Figure 16: Tableau extract refresh workflow
- Finally, we use a Copy Activity to do the API call that will refresh the extract from the data source (bear in mind that the first time you create the data connection, it must be uploaded manually to Tableau Server). To do the extract, one must know the Site ID and the data source ID, which are 2 alphanumeric codes that can be found calling the API through tools like Postman, where developers can see the response to an API call and look for the ID of the data source they are interested in. In this second call we must fill the following parameters:
- Request Method: POS
- Request Body (empty): {}
- Header 1 –
X-Tableau-Auth: @concat(activity('LOOKUP_TOKEN').output.firstRow. credentials.token)
- Header 2 –
Content-Type: application/json
- Relative URL:
@{concat('api/3.0/sites/YOUR_SITE_ID/datasources/YOUR_ DATASOURCE_IDrefresh')}
- The first API call will consist in the Authentication process. We must sign in with our credentials and get the token as the response, which we will save in a JSON file. As you can see in the image, the basic information you must fill is the Request Method and the Request body of the call, and the Relative URL in the dataset configuration (api/3.0/auth/signin)
5. Monitor Pipelines on Azure
Now that our ETL is running, we can use different methods to monitor that everything is working as expected:
- Azure Data Factory Monitor: here we can track all the pipeline executions of our Azure Data Factory and see whether the activities of a pipeline have been successfully executed. As mentioned in the article, we could have used other ingestion methods such as Logic Apps to trigger the main workflow when a new file is added to the FTP Server. However, with this method we wouldn’t be able to monitor this part of the process because it would be out of Azure Data Factory.
- Querying the Target Table: because we are capturing the date of execution through our pipeline, we can simply query the target table and check the date of the last records inserted.
- Through Tableau’s last extract refresh: the last step of our pipeline was to do an extract refresh of a data source uploaded to Tableau Server. If we navigate to this data source in the server, we can see the datetime of the last refresh and see if it matches with the last execution of the pipeline.
6. Manual trigger
As mentioned at the beginning of the blog article, this pipeline would be executed daily and look for new or modified files. However, we also implemented a Logic Apps Service which executes the pipeline when an HTTP request is received.
While working with our clients, we have noticed that business users prefer a method to execute the pipeline manually when they upload new data to the source system. Although they could wait to the next execution to see the new data in the visualization tool, there are cases where they need to update the data as soon as possible.

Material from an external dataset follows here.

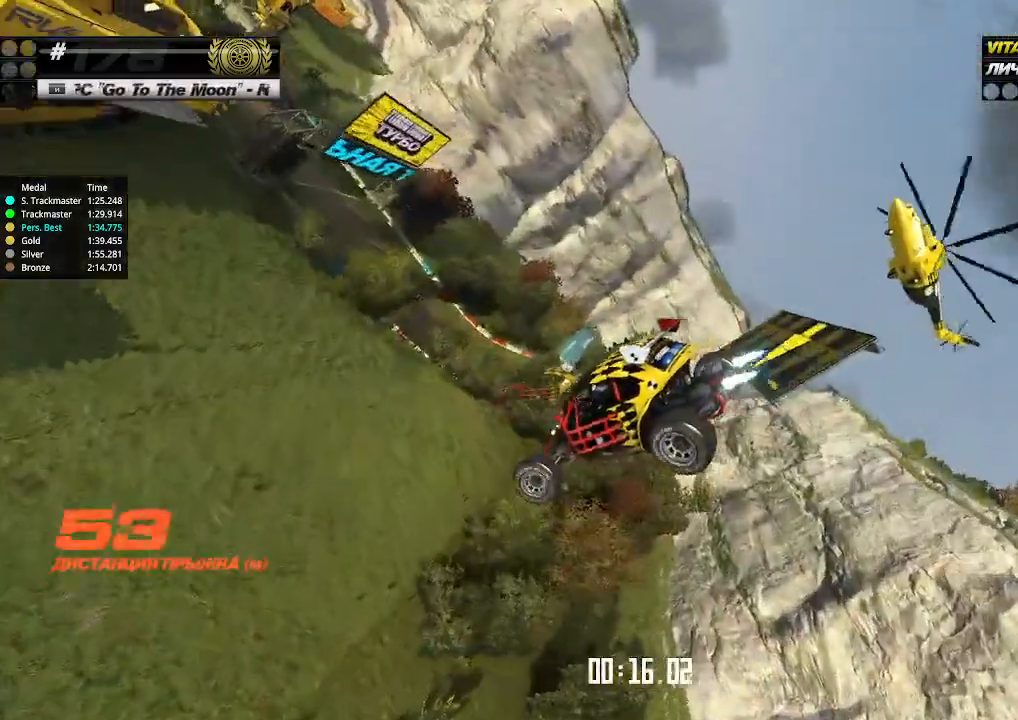
{"keys": ["right", "up"], "events": [[66, "left", "up"], [66, "right", "down"]]}
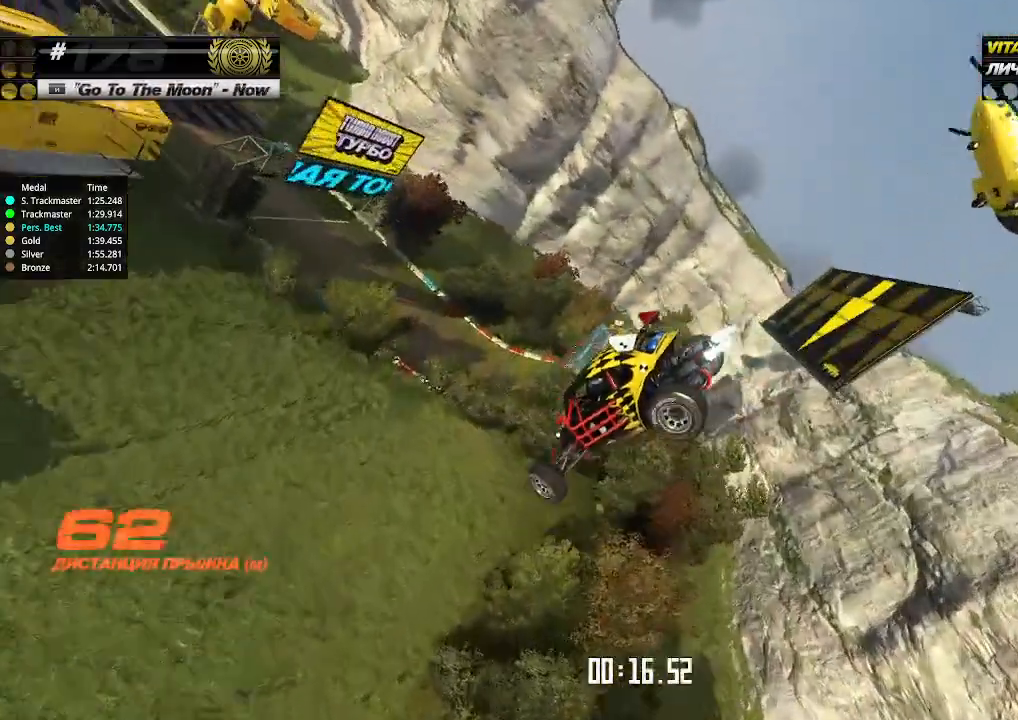
{"keys": ["right", "up"], "events": []}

To do so, we developed the following pipeline using Azure Logic Apps:
Figure 17: Logic App workflow to manually execute ADF pipelines
Basically, this application will be listening to HTTP requests on a specific URL, and create a pipeline run when the request is received. Logic Apps will create the URL automatically for you, and only by calling it in the browser, business users can manually run an ADF pipeline.
7. Result
Once the extract and the process are completed, it’s time to check the results on Tableau. We have generated a graph that shows the total amount of flight delays per day.
Figure 18: Tableau visualization of the demo
Conclusion
In this blog article we have detailed the various steps that need to be taken when implementing an end-to-end pipeline, from the ingestion layer to the refresh of the visualization and the manual execution of the pipeline if that is required by the end-users. We used Azure Data Factory service to ingest, transform and load the data while adding complex logic to prevent having to run a cluster every day and thus, saving money. In this blog article we have also demonstrated some advanced examples of how Azure Data Factory together with Azure Logic Apps can be used to create automated and pay-per-use ETL pipelines with REST API triggering.